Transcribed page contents
# # # #

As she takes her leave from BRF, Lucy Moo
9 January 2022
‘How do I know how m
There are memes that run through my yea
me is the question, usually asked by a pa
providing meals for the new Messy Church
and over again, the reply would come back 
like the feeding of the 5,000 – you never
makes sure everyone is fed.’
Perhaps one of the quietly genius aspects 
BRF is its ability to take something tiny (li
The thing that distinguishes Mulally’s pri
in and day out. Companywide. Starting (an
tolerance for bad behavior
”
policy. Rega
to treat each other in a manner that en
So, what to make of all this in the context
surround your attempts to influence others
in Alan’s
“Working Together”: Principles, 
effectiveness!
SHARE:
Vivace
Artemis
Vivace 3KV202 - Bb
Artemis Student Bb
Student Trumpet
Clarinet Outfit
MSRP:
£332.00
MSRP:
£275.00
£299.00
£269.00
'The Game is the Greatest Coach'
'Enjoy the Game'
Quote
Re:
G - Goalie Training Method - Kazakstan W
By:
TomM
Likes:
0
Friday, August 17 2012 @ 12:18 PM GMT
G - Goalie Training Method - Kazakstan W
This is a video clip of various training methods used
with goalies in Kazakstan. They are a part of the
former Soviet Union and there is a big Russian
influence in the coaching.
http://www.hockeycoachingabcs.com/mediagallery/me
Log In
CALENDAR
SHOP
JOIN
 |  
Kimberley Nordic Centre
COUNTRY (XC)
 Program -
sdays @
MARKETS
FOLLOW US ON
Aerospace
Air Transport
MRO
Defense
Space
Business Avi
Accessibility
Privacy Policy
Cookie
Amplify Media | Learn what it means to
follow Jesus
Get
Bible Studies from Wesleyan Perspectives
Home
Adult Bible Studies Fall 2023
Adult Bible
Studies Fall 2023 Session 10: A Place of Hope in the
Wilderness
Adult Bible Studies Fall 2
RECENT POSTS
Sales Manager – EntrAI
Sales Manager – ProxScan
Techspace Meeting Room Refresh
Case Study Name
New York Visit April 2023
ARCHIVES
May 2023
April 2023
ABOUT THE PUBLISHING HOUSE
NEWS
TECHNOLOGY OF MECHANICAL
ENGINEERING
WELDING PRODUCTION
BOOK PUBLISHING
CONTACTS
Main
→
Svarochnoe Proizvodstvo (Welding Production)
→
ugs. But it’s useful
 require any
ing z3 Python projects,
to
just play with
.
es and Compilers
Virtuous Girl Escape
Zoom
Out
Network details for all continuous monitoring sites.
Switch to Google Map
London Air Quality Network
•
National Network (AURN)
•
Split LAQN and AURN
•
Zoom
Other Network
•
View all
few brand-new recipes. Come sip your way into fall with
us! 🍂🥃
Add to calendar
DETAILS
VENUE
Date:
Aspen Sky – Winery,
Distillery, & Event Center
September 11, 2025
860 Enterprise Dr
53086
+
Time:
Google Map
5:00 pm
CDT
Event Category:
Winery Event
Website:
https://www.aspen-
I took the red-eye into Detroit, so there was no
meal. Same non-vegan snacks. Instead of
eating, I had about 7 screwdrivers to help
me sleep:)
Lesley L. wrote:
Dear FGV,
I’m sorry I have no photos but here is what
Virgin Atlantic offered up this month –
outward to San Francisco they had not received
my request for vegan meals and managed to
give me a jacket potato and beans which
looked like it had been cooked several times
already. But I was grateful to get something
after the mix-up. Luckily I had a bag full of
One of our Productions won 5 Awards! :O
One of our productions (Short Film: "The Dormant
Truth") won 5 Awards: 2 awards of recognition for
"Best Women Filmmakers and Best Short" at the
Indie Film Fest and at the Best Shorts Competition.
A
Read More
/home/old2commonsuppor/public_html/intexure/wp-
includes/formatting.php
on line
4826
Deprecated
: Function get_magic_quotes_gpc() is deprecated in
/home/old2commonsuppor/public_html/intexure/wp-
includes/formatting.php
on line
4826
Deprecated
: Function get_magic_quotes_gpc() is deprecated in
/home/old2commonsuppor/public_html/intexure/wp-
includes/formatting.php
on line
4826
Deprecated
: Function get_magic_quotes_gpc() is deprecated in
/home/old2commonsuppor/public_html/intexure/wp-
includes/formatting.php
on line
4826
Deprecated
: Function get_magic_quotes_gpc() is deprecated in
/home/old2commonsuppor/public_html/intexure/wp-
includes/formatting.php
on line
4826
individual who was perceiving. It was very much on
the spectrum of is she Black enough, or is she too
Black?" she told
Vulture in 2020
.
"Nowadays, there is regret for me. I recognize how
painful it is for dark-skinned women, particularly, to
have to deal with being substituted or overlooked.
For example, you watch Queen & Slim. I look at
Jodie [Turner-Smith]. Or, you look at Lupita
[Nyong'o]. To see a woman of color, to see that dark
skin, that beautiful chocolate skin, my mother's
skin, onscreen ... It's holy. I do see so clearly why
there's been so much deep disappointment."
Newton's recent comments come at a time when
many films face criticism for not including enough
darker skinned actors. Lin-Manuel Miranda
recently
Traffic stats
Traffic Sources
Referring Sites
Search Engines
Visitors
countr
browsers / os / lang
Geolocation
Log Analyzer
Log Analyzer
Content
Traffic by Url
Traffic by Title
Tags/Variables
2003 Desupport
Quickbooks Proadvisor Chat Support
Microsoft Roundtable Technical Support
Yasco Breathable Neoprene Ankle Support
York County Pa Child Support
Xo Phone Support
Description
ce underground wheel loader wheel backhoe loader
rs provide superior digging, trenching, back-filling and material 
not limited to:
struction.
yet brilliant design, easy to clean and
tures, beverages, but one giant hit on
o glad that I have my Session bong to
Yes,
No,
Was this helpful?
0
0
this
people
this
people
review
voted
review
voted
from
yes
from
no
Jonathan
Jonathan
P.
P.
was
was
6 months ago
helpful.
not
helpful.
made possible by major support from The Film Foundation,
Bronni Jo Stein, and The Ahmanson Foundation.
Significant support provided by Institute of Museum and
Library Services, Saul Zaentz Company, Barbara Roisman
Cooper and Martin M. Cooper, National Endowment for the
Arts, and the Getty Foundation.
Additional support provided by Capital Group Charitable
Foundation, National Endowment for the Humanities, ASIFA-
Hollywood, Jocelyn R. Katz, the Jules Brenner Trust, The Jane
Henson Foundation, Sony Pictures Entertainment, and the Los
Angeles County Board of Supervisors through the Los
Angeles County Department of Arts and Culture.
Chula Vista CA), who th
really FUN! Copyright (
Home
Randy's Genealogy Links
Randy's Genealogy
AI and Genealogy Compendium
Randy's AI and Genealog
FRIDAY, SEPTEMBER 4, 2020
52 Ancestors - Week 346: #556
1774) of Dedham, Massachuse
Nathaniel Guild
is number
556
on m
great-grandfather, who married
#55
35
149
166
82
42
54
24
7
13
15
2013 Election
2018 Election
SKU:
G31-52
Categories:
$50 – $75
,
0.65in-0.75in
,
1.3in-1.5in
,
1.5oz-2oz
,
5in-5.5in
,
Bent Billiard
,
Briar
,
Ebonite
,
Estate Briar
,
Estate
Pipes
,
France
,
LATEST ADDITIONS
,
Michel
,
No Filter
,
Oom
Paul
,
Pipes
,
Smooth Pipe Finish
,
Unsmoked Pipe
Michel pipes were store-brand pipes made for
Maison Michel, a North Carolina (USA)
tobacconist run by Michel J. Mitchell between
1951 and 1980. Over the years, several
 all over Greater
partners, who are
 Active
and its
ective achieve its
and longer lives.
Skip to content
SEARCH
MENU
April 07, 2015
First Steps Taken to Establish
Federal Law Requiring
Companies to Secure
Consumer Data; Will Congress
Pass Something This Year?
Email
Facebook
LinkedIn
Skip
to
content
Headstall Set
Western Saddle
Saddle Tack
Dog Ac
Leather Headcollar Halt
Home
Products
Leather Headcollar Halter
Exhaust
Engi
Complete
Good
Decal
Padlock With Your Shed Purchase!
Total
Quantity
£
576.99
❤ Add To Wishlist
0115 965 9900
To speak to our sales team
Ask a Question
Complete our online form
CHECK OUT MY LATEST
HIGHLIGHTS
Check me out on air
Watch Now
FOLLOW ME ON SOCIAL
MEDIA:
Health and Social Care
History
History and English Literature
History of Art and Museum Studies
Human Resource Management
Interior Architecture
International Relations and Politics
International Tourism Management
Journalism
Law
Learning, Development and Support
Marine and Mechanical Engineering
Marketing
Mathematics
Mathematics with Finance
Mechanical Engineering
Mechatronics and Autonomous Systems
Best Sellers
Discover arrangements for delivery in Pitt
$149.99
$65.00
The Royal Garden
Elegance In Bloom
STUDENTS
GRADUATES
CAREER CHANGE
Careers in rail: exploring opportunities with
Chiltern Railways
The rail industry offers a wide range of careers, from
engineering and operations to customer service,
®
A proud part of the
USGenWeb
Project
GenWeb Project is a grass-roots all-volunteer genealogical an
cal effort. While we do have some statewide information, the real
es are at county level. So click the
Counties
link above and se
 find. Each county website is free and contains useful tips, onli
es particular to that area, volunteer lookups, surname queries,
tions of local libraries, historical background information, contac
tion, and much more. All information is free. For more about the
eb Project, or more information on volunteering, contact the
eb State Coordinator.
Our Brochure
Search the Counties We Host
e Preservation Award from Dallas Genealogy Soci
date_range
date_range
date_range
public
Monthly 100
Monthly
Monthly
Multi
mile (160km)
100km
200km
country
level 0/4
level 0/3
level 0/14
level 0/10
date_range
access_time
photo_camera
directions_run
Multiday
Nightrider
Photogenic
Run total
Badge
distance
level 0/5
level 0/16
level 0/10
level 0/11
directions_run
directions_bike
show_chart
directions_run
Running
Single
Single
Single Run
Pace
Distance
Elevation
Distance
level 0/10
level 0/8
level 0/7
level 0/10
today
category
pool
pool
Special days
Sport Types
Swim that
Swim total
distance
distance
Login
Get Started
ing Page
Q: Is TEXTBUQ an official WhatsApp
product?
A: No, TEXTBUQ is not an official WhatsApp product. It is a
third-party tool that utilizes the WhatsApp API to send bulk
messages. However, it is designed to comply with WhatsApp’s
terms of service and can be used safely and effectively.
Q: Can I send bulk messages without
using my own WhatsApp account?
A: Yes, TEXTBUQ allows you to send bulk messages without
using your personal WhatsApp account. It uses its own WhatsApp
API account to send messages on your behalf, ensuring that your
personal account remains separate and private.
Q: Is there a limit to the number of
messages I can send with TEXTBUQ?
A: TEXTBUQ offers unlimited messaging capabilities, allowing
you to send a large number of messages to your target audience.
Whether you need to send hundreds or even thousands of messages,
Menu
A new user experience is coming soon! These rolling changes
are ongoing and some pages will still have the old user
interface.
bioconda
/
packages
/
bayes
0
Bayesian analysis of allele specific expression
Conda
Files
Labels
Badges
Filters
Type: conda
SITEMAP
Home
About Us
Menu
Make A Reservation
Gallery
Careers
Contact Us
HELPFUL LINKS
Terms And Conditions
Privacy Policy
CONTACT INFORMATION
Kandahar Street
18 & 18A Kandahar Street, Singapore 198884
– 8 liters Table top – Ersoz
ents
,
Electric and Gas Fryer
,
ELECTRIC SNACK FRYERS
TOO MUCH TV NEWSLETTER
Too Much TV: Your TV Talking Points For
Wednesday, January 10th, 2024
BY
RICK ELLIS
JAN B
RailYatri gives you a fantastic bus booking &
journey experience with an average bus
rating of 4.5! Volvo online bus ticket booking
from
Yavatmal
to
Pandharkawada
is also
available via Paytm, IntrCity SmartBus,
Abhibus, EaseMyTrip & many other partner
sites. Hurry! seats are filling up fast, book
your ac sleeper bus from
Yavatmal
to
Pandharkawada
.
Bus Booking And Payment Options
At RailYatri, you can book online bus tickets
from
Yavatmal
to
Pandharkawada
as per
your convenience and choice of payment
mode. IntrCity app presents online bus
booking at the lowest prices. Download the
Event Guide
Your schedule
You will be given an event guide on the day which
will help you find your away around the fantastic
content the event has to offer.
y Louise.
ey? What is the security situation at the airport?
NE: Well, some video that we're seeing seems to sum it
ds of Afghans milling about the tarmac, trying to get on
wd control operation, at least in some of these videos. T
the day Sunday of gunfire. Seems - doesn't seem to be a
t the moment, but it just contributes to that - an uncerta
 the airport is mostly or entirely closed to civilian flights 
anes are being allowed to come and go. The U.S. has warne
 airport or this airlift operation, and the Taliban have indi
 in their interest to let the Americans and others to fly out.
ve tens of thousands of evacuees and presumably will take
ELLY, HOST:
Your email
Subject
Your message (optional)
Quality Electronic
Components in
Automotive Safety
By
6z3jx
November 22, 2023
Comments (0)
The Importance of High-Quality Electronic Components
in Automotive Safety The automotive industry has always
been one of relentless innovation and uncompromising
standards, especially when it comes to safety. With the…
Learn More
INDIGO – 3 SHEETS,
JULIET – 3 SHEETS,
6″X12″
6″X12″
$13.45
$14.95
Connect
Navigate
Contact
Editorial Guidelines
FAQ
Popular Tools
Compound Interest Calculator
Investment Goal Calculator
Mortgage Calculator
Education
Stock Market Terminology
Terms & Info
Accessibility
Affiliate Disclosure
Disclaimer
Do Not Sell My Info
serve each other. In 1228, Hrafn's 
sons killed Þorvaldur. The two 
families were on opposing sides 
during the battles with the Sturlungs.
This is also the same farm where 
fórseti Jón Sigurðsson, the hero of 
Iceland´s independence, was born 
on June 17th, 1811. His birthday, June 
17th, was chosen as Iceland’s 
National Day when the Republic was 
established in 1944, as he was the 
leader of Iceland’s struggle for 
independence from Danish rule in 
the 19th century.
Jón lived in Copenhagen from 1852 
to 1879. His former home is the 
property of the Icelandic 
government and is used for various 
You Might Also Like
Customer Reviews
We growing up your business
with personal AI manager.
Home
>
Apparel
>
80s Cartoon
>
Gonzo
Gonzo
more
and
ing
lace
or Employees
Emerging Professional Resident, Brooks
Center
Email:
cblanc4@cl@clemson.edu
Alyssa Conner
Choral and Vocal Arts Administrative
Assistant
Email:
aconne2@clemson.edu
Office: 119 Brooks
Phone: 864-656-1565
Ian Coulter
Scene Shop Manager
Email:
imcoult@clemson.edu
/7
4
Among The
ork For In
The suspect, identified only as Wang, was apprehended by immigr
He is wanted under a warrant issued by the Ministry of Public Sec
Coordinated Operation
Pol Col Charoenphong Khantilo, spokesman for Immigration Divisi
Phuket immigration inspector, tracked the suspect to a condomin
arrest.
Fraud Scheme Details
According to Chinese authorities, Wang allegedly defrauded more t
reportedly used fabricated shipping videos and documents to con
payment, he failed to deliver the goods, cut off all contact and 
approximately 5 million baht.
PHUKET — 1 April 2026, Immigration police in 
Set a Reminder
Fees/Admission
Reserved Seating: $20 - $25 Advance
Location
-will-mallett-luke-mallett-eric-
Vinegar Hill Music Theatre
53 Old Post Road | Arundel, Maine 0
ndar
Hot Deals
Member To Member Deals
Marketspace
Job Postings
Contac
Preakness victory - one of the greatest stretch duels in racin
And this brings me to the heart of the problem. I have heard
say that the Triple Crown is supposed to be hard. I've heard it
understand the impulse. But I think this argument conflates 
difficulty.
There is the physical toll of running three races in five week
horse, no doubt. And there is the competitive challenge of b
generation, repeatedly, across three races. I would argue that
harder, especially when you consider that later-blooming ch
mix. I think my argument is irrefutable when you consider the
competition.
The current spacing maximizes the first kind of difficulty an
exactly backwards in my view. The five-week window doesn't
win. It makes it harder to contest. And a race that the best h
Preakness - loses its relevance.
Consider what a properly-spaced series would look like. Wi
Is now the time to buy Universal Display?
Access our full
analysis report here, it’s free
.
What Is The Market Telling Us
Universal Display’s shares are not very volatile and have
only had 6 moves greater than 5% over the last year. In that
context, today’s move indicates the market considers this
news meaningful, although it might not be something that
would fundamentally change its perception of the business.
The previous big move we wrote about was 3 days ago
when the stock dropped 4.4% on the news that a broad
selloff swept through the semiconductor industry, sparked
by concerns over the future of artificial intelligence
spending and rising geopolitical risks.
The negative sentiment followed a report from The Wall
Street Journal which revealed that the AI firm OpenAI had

# # # #

How to complete this task: Begin with the line above that has "darker skinned actors. Lin-Manuel Miranda" and continue through the line that has "ce underground wheel", setting each one down exactly. Stop there.

Written response:
darker skinned actors. Lin-Manuel Miranda
recently
Traffic stats
Traffic Sources
Referring Sites
Search Engines
Visitors
countr
browsers / os / lang
Geolocation
Log Analyzer
Log Analyzer
Content
Traffic by Url
Traffic by Title
Tags/Variables
2003 Desupport
Quickbooks Proadvisor Chat Support
Microsoft Roundtable Technical Support
Yasco Breathable Neoprene Ankle Support
York County Pa Child Support
Xo Phone Support
Description
ce underground wheel loader wheel backhoe loader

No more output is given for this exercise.